Reflection on October 2018 Chicago Symposium by: Sudheer R. Poluru
Do you know how rare it is for a diverse leader to open up candidly about their experience? It is not something I take for granted. And I am thankful to IILP for creating the types of inclusive spaces in which diverse professionals feel comfortable sharing their experiences in an authentic manner. Recently I attended an IILP Symposium on the State of Diversity and Inclusion in the Legal Profession. It felt like a family reunion, where people were looking out for each other and wanted to share what they have learned to make life just a little bit easier for the next generation.
Feed Your Soul
If you are a diverse, hard-working professional or student, consider making time to attend an IILP event. Amidst a packed schedule with looming work deadlines, graduate school applications, and family responsibilities, I attended the IILP’s October 2018 Chicago Symposium, and it was just what I needed. I arrived stressed and sluggish and left calm and reenergized. The candid conversation and supportive community at IILP events feeds my soul.
Meeting Diverse Leaders
Day in and day out, I work to make organizations more diverse and inclusive as a consultant with Jones Diversity, Inc. I have seen the numbers and research, and I know that there is a lack of diversity in senior leadership. That lack of diversity is apparent in a variety of industries from law to business to technology. Sadly, I have also seen the trend lines, so I know progress is slow and is not something that occurs naturally without intentional work.

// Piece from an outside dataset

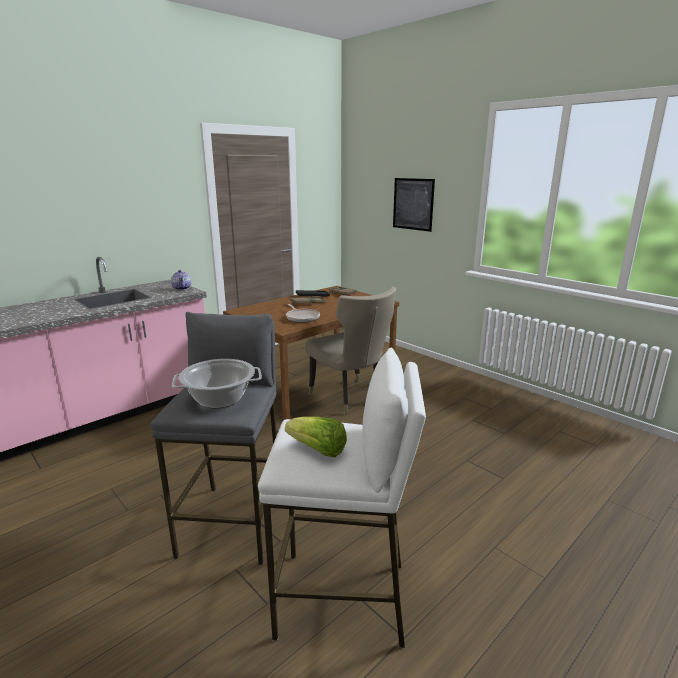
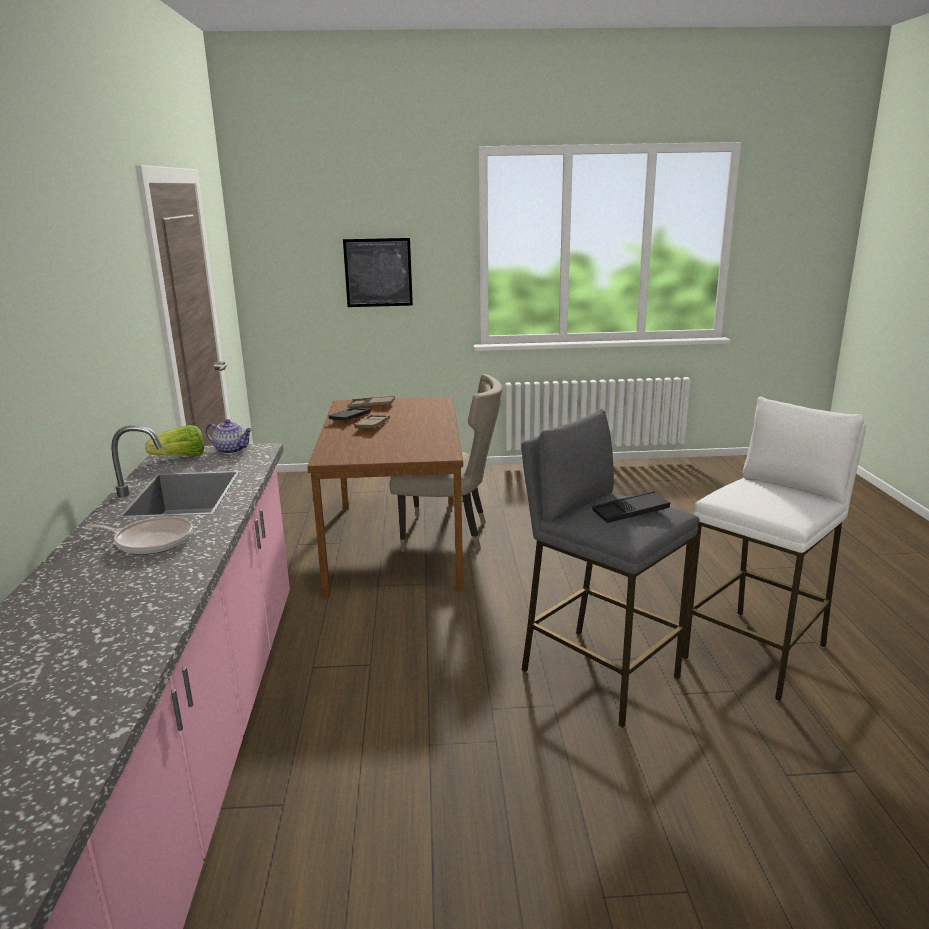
camera: 50 degrees left, 0 degrees up
cooking pot [172,359,262,408] -> black tray [592,491,670,523]
lettuce [285,417,347,457] -> lettuce moved to [145,425,204,456]
frying pan [286,304,320,323] -> frying pan moved to [85,516,193,555]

Diverse mentors and role models in senior positions of leadership are few and far between, and I know there is much to learn from any diverse professional who has successfully navigated their industry and made it to a position of leadership. Unfortunately, it is not easy for me to ask incredibly busy, diverse leaders out to coffee or lunch just to ask them about their career, life, and strategies they have used to overcome obstacles. But IILP fills this gap.

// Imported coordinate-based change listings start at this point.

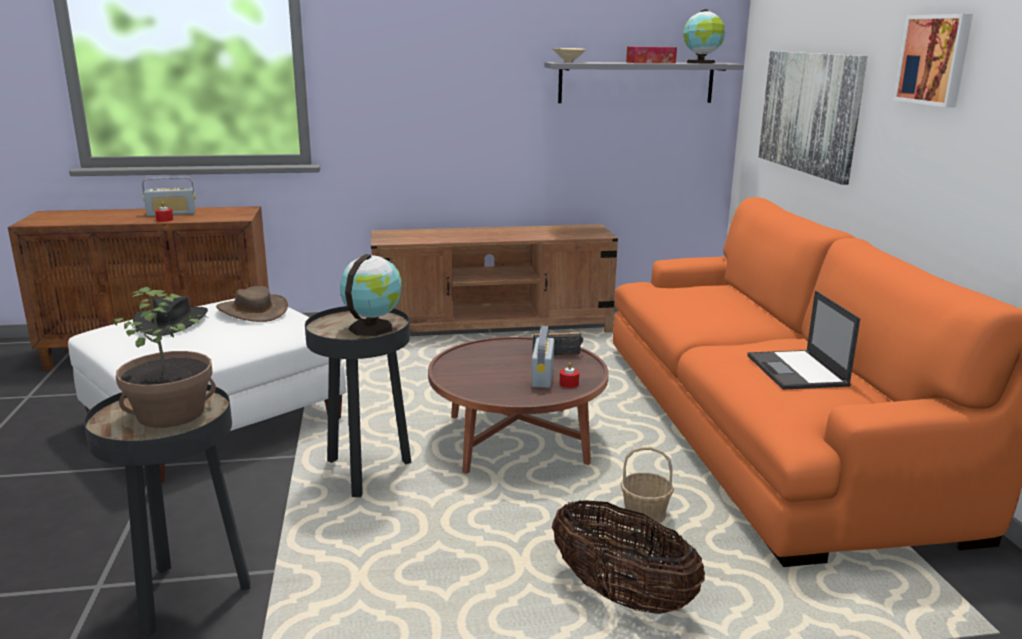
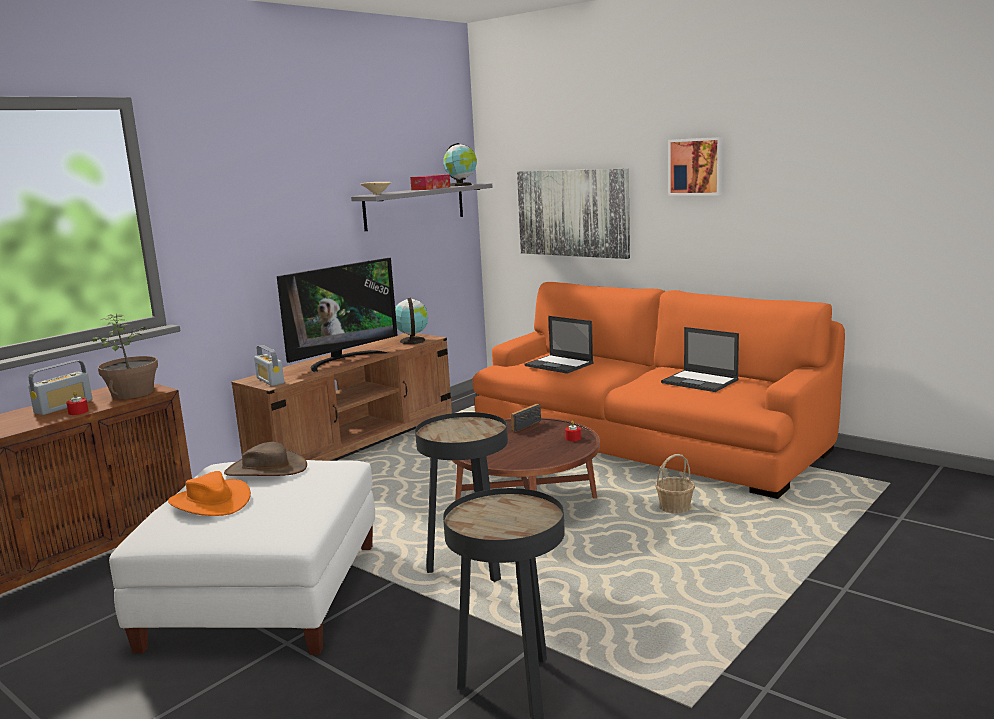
camera: 40 degrees left, 5 degrees down
potted plant [114,287,216,428] -> potted plant moved to [92,313,158,399]
black hat [133,296,208,336] -> orange hat [168,471,251,516]
globe [340,254,402,336] -> globe moved to [395,298,428,344]
radio [531,326,554,388] -> radio moved to [254,345,284,386]
basket [552,500,705,614] -> none
none -> television [277,258,398,372]
none -> laptop [525,316,594,374]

Diverse Leaders Candidly Opening Up
At IILP Symposia, diverse senior leaders share their candid thoughts. At the October Symposium IILP had gathered top leaders from law firms, corporations, and non-profits. They were diverse professionals themselves or allies and strong proponents of diversity and inclusion. I was struck by these leaders serving on the panel or giving a presentation, especially because I would normally not have had access to hear the views and passions of these professionals.

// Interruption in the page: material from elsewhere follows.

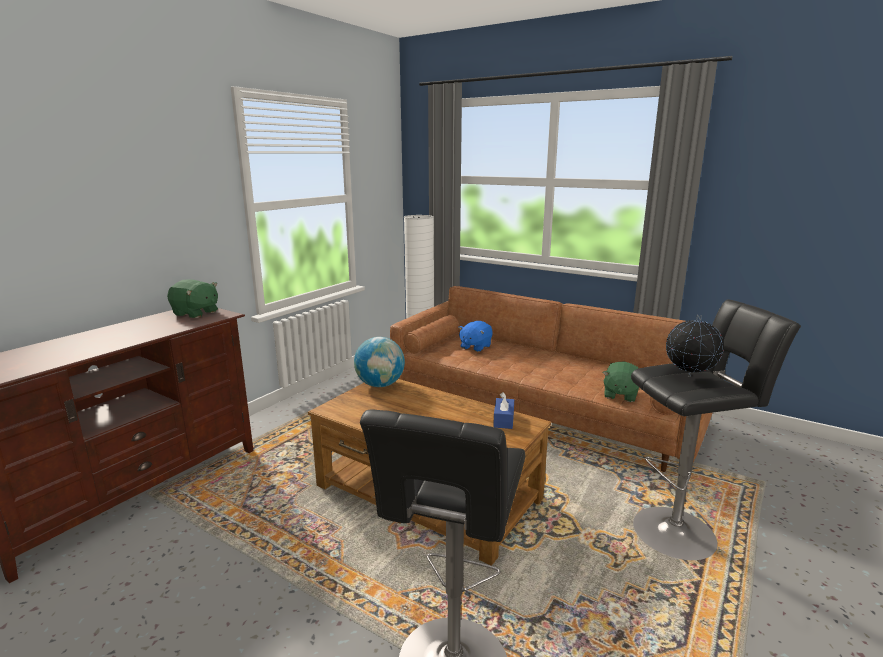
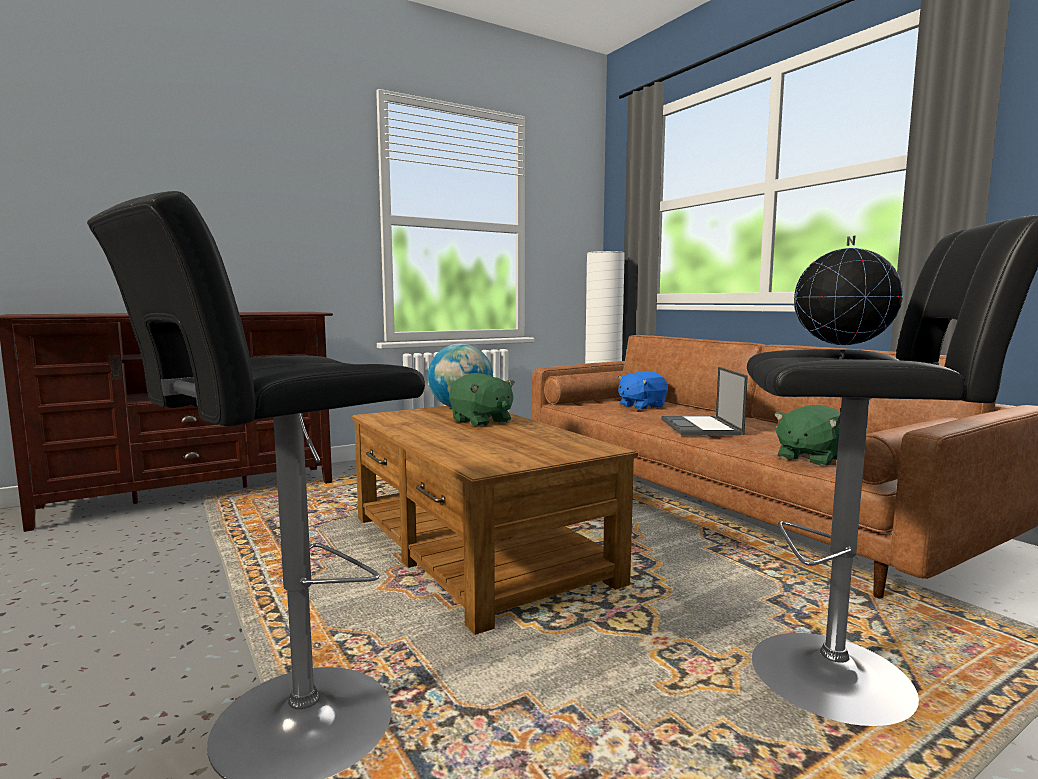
camera: 25 degrees right, 10 degrees down
green plush toy [167,279,218,318] -> green plush toy moved to [449,373,515,427]
blue tissue box [493,392,514,429] -> none
none -> laptop [661,367,748,435]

In October, I heard Collette Woghiren speak about the barriers that undocumented immigrants face as they strive to become practicing attorneys; I heard Rutgers Law School Professor Stacy Hawkins talk about the legal defensibility of various diversity and inclusion practices; and I listened to Martin P. Green discuss the challenges of business development as a Partner of color at an MBE law firm in Chicago.
IILP Symposia are win-win situations. At IILP Symposia, senior leaders have the opportunity to reflect on their careers, something they may not have the chance to do when in the midst of a firestorm of work. Additionally, young professionals like me, have the opportunity to take in valuable advice and lessons learned from accomplished, diverse leaders. As a millennial just starting out in my career, it was reassuring to learn at the last IILP Symposium that diverse leaders wrestle with many of the challenges that are currently on my mind: questioning my purpose in life, figuring out the best way to demonstrate my value, and trying to balance work with a personal life.
Our Collective Effort
Sometimes I get discouraged when I see the slow rate of progress with diversity and inclusion efforts. And I wonder if my individual effort really makes a difference. Leaving the IILP Symposium, I know that I am not the only one fighting the good fight and speaking truth to power. It is uplifting to meet so many accomplished diverse professionals pushing for progress and change in their organizations and their spheres of influence. It is vital for each of us to fight for progress in the pocket of the world we inhabit. Our collective effort can make the world a more diverse and inclusive place. And yes, overall a better place.
Sudheer R. Poluru is an Associate at Jones Diversity, Inc.